▶ _TASK ITEM 1_
Reproduce the portion of the snow blower carburetor thread below, starting with "Sounds like you" and going on through "back a little.".

▶ _SELECTED PASSAGE_
↓

# Toro Power Clear 2 cycle with R-Tec engine aftermarket carburetor



## jroros (Apr 18, 2015)

I just replaced the carburetor in my Toro Power Clear single stage blower. It starts ok, but the RPM's seem really high and I'm afraid of damaging the engine. How can I adjust the rpm's.


----------



## oneboltshort (Dec 16, 2019)

To the far right of this spring is the governor linkage. Did you re hook that into the throttle?
Is this return spring in place between the bracket arm and the throttle?
If it is all hooked up properly, this tab bent left will increase RPM's, bent to right will decrease RPM.
It does not take a lot to achieve change.


----------



## JLawrence08648 (Jan 15, 2017)

Use TC-W3 2 cycle oil. It reduces deposits.


----------



## jroros (Apr 18, 2015)

oneboltshort said:


> To the far right of this spring is the governor linkage. Did you re hook that into the throttle?
> Is this return spring in place between the bracket arm and the throttle?
> If it is all hooked up properly, this tab bent left will increase RPM's, bent to right will decrease RPM.
> It does not take a lot to achieve change.
> ...


Thanks I tried that but it didn't help. The throttle seems stuck all the way open. I will have to take it apart again to see what is going on.


----------



## groomerz (Feb 7, 2015)

Sent from my iPhone using Tapatalk


----------



## oneboltshort (Dec 16, 2019)

Sounds like you don't have the governor linkage hooked up or someone bent the adjustment loop.
Default setting is kind of equal distant in the loop, not a really wide "A" or an exclamation point  . The general default of the carb should be to full throttle and the governor pulling it back a little.


----------

↑

▶ _TASK ITEM 2_
State how many lines in the records below contain the string "weight", treating case as significant. Give only the number.

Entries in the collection

↓

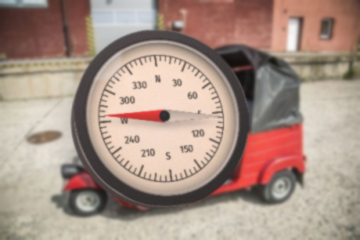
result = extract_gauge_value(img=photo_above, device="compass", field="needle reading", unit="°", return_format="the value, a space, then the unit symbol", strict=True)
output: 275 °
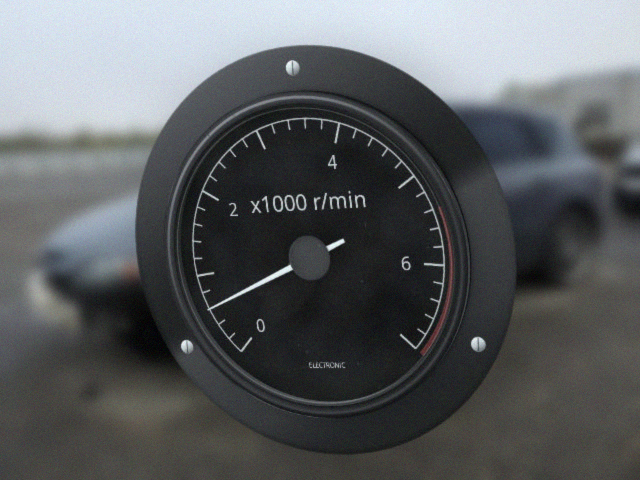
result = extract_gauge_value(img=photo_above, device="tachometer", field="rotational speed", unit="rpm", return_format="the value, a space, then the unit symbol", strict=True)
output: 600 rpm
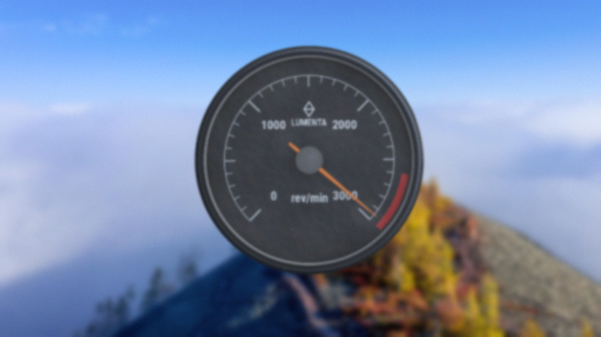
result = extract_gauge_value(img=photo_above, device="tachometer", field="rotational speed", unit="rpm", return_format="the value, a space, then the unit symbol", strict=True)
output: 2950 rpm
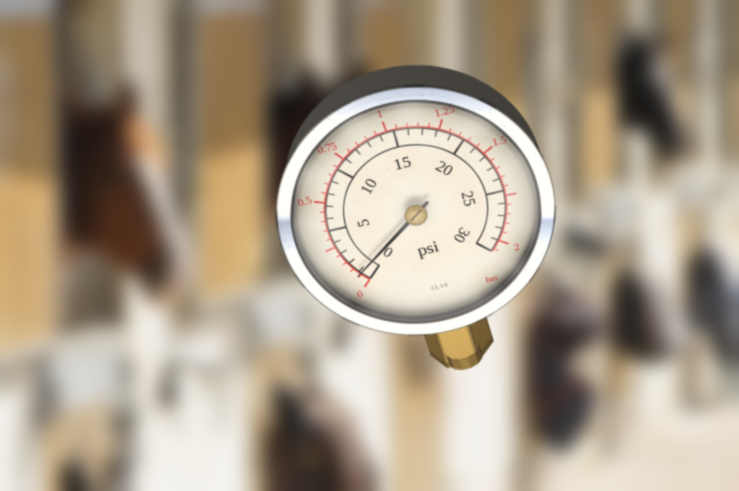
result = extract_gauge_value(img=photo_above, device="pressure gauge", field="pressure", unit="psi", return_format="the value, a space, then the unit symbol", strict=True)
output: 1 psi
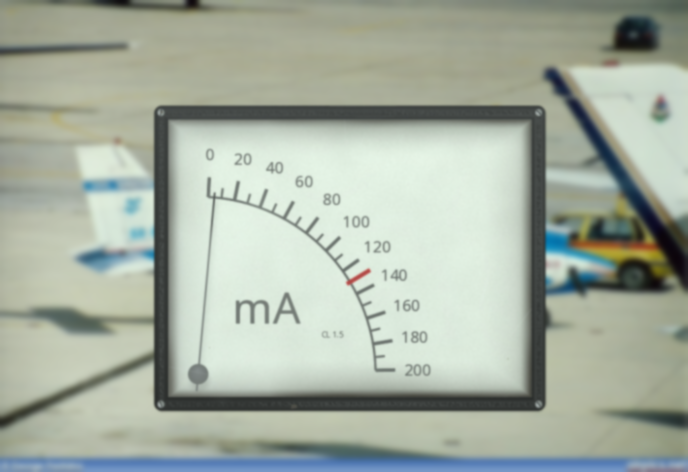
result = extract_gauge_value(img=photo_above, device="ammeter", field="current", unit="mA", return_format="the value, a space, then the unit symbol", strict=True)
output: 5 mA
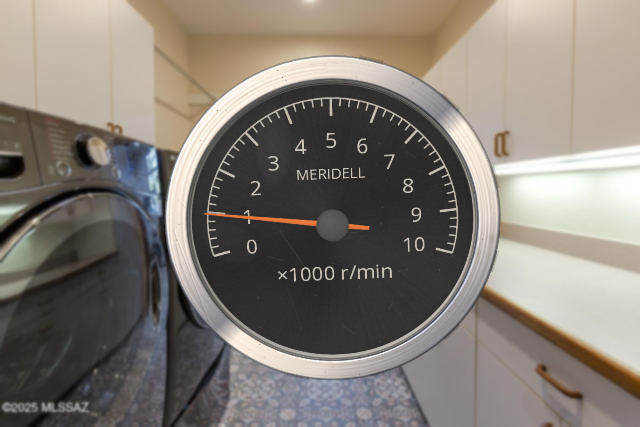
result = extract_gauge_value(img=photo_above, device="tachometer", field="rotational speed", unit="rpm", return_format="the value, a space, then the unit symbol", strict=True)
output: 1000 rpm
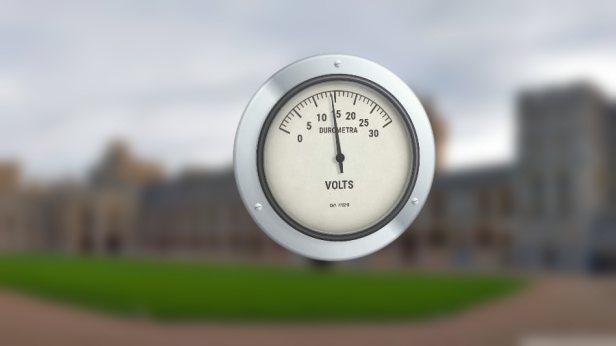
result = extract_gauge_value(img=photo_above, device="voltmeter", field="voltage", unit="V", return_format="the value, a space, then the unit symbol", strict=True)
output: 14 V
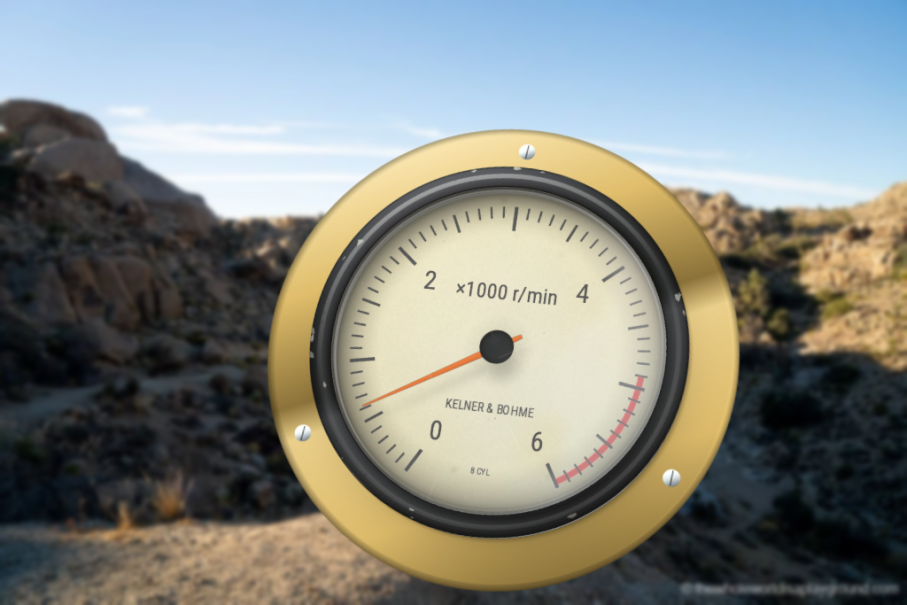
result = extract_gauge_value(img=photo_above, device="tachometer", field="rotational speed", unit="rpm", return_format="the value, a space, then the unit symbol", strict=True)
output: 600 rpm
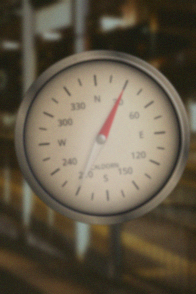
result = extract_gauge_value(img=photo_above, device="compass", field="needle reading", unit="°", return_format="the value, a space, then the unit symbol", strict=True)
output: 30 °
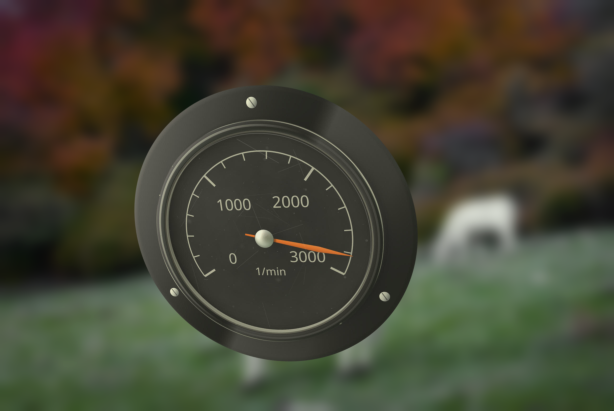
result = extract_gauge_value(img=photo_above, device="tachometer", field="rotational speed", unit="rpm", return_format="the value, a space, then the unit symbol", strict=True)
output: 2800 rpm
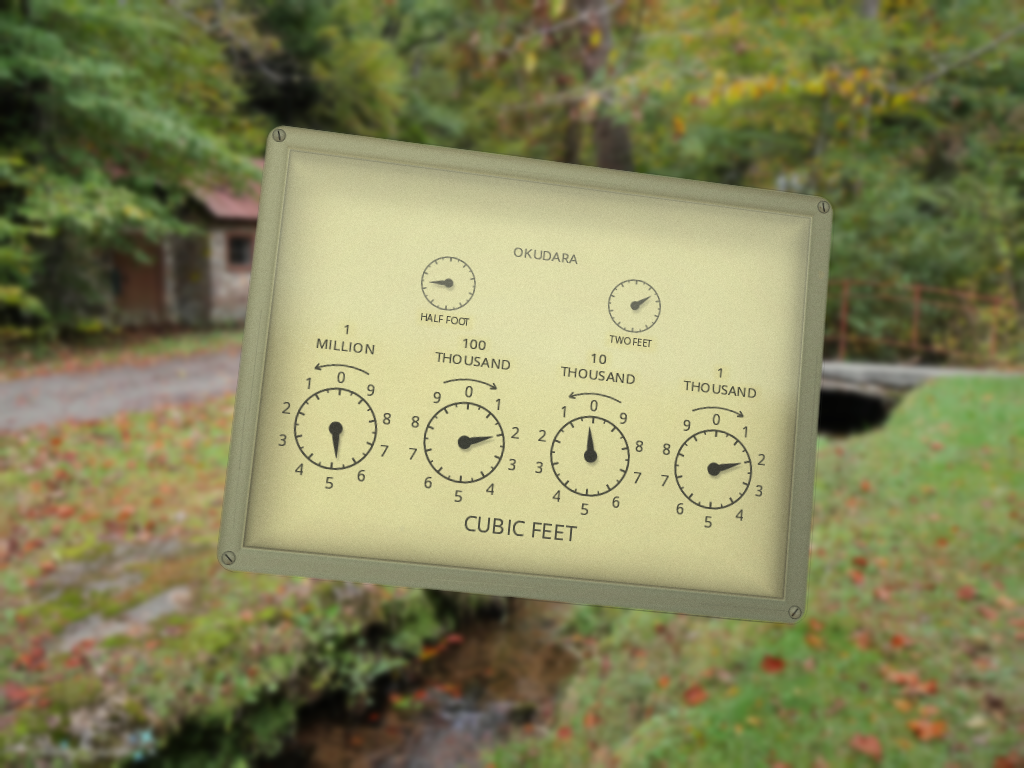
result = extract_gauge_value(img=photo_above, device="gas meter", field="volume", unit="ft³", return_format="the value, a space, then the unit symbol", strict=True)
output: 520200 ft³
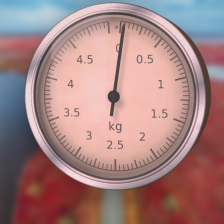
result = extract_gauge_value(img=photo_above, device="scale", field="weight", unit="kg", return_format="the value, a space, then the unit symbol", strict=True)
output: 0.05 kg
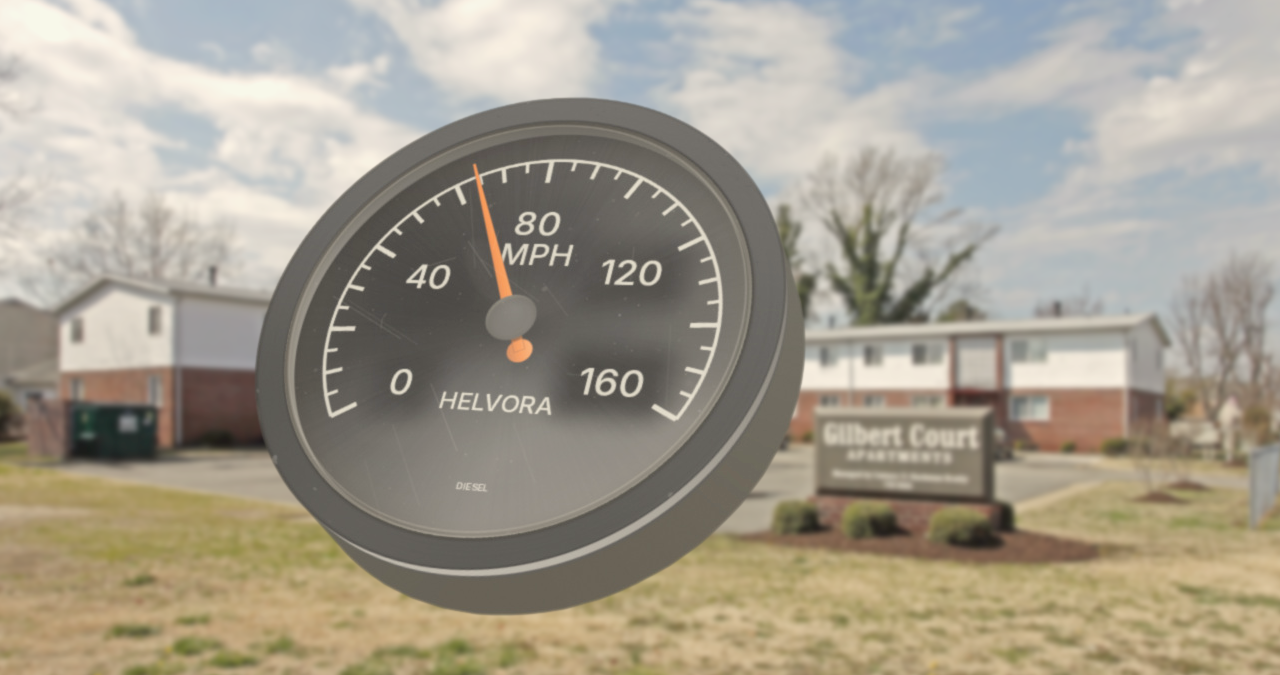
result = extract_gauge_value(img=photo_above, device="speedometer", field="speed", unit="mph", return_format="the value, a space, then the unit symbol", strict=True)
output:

↑

▶ _WORKED SOLUTION 1_
Sounds like you don't have the governor linkage hooked up or someone bent the adjustment loop.
Default setting is kind of equal distant in the loop, not a really wide "A" or an exclamation point  . The general default of the carb should be to full throttle and the governor pulling it back a little.

▶ _WORKED SOLUTION 2_
1